Arsene
- « Le Mal n'est jamais spectaculaire, il a toujours forme humaine, il partage notre lit et mange à notre table. » W.H. Auden
Paniquée et fébrile. La jeune lionne fait les cent pas et tourne en rond. La tignasse de feu se balance indolemment, suivant le rythme imposé par une carne en proie à une agitation singulière. Les mèches bouclées caressent lentement la peau pâle et s'insinue même jusqu'au minois bordé de tâches de rousseur. L'épi s'impose et s'installe sur la trogne fatiguée. En fier conquérant, il tente de détrôner le despote actuel et de le retrancher dans un coin sombre et oublié de la caboche frénétique. Mais la nervosité est une dictatrice intransigeante et sans pitié. La place est sienne et elle défend ses positions afin de se faire empereur unique. Les prémices de la bataille qui aura lieu dans la soirée sur le parvis de la mairie, se déroule et déjà le cliquetis des armes s'entrechoquant retentit. Elle inspire pour chasser ses appréhensions. Le levé de rideaux est pour ce soir et Corleone n'a pas le droit à l'erreur pour montrer sa valeur et sa légitimité.

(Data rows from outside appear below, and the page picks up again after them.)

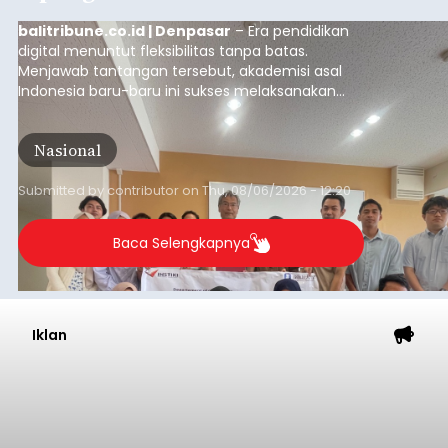
balitribune.co.id | Denpasar
– Era pendidikan
digital menuntut fleksibilitas tanpa batas.
Menjawab tantangan tersebut, akademisi asal
Indonesia baru-baru ini sukses melaksanakan
program Pengabdian Kepada Masyarakat (PKM)
skala internasional di Distributed Systems
Nasional
Laboratory, Okayama University, Jepang.
Submitted by
contributor
on
Thu, 08/06/2026 - 12:20
Baca Selengkapnya
Iklan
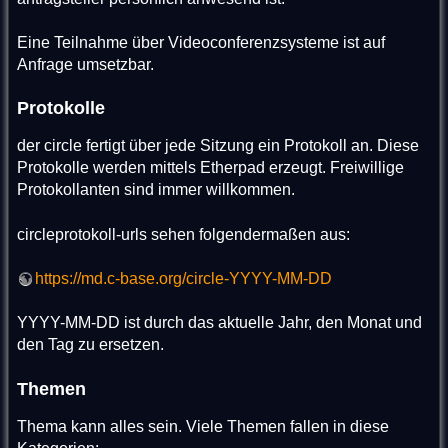
Eine Teilnahme über Videoconferenzsysteme ist auf
Anfrage umsetzbar.
Protokolle
der circle fertigt über jede Sitzung ein Protokoll an. Diese
Protokolle werden mittels Etherpad erzeugt. Freiwillige
Protokollanten sind immer willkommen.
circleprotokoll-urls sehen folgendermaßen aus:
https://md.c-base.org/circle-YYYY-MM-DD
YYYY-MM-DD ist durch das aktuelle Jahr, den Monat und
den Tag zu ersetzen.
Themen
Thema kann alles sein. Viele Themen fallen in diese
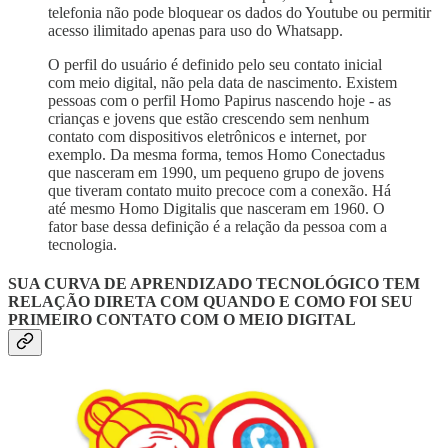
telefonia não pode bloquear os dados do Youtube ou permitir
acesso ilimitado apenas para uso do Whatsapp.
O perfil do usuário é definido pelo seu contato inicial
com meio digital, não pela data de nascimento. Existem
pessoas com o perfil Homo Papirus nascendo hoje - as
crianças e jovens que estão crescendo sem nenhum
contato com dispositivos eletrônicos e internet, por
exemplo. Da mesma forma, temos Homo Conectadus
que nasceram em 1990, um pequeno grupo de jovens
que tiveram contato muito precoce com a conexão. Há
até mesmo Homo Digitalis que nasceram em 1960. O
fator base dessa definição é a relação da pessoa com a
tecnologia.
SUA CURVA DE APRENDIZADO TECNOLÓGICO TEM
RELAÇÃO DIRETA COM QUANDO E COMO FOI SEU
PRIMEIRO CONTATO COM O MEIO DIGITAL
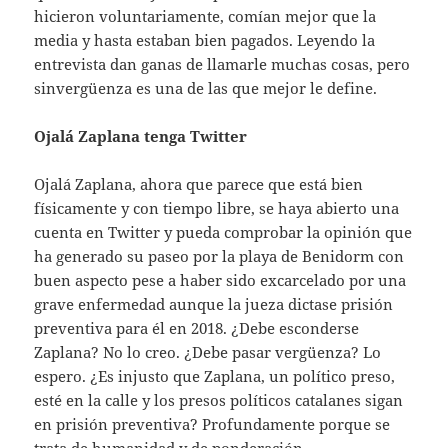
hicieron voluntariamente, comían mejor que la
media y hasta estaban bien pagados. Leyendo la
entrevista dan ganas de llamarle muchas cosas, pero
sinvergüenza es una de las que mejor le define.
Ojalá Zaplana tenga Twitter
Ojalá Zaplana, ahora que parece que está bien
físicamente y con tiempo libre, se haya abierto una
cuenta en Twitter y pueda comprobar la opinión que
ha generado su paseo por la playa de Benidorm con
buen aspecto pese a haber sido excarcelado por una
grave enfermedad aunque la jueza dictase prisión
preventiva para él en 2018. ¿Debe esconderse
Zaplana? No lo creo. ¿Debe pasar vergüenza? Lo
espero. ¿Es injusto que Zaplana, un político preso,
esté en la calle y los presos políticos catalanes sigan
en prisión preventiva? Profundamente porque se
trata de humanidad y de ponderación.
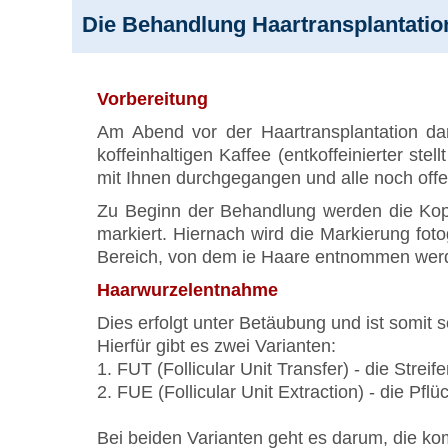
Die Behandlung Haartransplantatio
Vorbereitung
Am Abend vor der Haartransplantation da
koffeinhaltigen Kaffee (entkoffeinierter s
mit Ihnen durchgegangen und alle noch offe
Zu Beginn der Behandlung werden die Kopf
markiert. Hiernach wird die Markierung foto
Bereich, von dem ie Haare entnommen werde
Haarwurzelentnahme
Dies erfolgt unter Betäubung und ist somit s
Hierfür gibt es zwei Varianten:
1. FUT (Follicular Unit Transfer) - die Stre
2. FUE (Follicular Unit Extraction) - die Pf
Bei beiden Varianten geht es darum, die kom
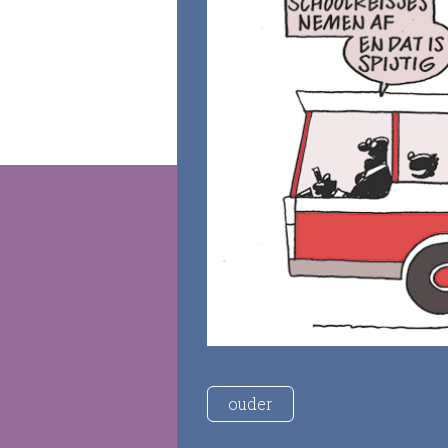
ouder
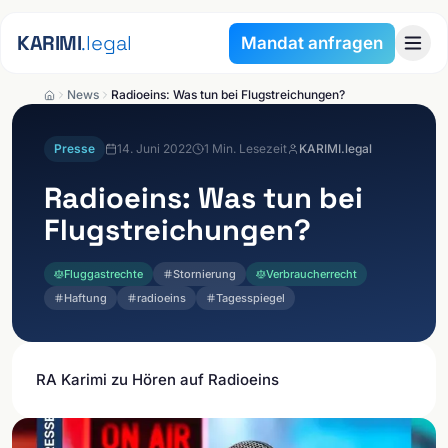
Zum Inhalt springen
KARIMI
.legal
Mandat anfragen
News
Radioeins: Was tun bei Flugstreichungen?
Presse
14. Juni 2022
1
Min. Lesezeit
KARIMI.legal
Radioeins: Was tun bei
Flugstreichungen?
Fluggastrechte
Stornierung
Verbraucherrecht
Haftung
radioeins
Tagesspiegel
RA Karimi zu Hören auf Radioeins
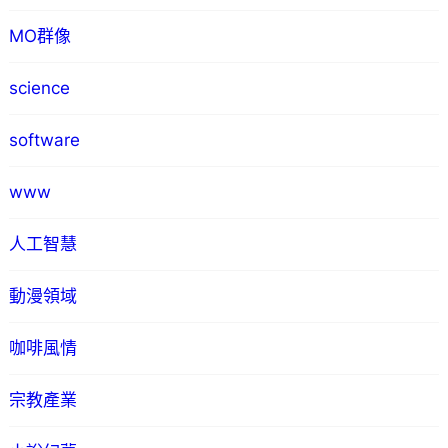
MO群像
science
software
www
人工智慧
動漫領域
咖啡風情
宗教產業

Silencieusement, la maigre carcasse vient se réfugier dans l'alcôve apaisante des bras de l'époux. Le petit corps se pressant avec avidité contre sa musculature tandis que les doigts délicats s'aventurent à effleurer l'épiderme masculin. Les lèvres cherchent dans un automatisme bien rodé ses jumelles choyées pour y déposer quelques baisers troublants. L'attente langoureuse se déroule ainsi au rythme d'une étreinte lascive et charnelle. Les deux corps se cherchant pour un peau à peau réconfortant et sécurisant. Pour une danse désirée et salvatrice. Quelques mots aux accents chantant d'Italie sont prononcés et résonnent aux tempes du jeune homme. Et une promesse tacite et silencieuse est conclue entre les deux amants.
A la tombée de la nuit, les corps entremêlés se quittent finalement. La rousse s'avance, la démarche fière et fluide. Elle rejoint les siens à grandes et rapides enjambées. Pressée d'en découdre et de se décharger d'une pression accumulée et angoissante. Comme une soupape prête à imploser, le vermeil bouille dans les veines de la roussâtre. La silhouette se faufile entre les membres du clan et des affiliés et elle prend la tête du groupe, dispersant les derniers ordres et conseils. Dégainant son fauchon imposant, la Frêle tire en arrière sa tignasse volumineuse, les muscles se tendent imperceptiblement et les mirettes scrutent nerveusement les alentours.
Le signal est donné d'un signe évident de main et Spiritu Sanguis et collaborateurs s'élance comme un seul homme contre les gardes. Dans une cohésion habituée et un ensemble logique, les coups pleuvent et les lames s'entrechoquent avec fracas. Dans un automatisme bien rodé, le corps se tord et se plie aux exigences d'un combat épuisant. Le revers de l'arme vient percuter une épaule et larde ensuite une cuisse. Concentrée et tendue, la Meneuse prend le temps d'observer ses jeunes recrues. Comme une louve couve ses petits, Corleone défend ses membres. L'air revêche et déterminé, elle continue sa route entraînant dans son sillon macabre un garde malchanceux.
Une lame adverse cueille la brindille dans son élan. Effilochant l'épiderme féminin au niveau d'un bras imprudent, elle évite de justesse un deuxième coups qui entaille sérieusement sa large chemise et elle assène un premier coup de genou dans l'entrejambe masculine, le poignard venant mordre silencieusement et rapidement la peau du cou. Elle abandonne l'homme à son sort pour rejoindre le parvis de la mairie.
Et le Cerbère finit par entrer dans la mairie. Le chambranle de la porte principale pend mollement, symbole déchu du règne de l'huis et de la mairesse. La brindille s'installe et sassoit sur le bureau municipal, un fin sourire satisfait trônant sur le visage avenant. Après un an, Corleone revient et trousse de nouveau la ville. Bien décidé à marquer durablement les esprits.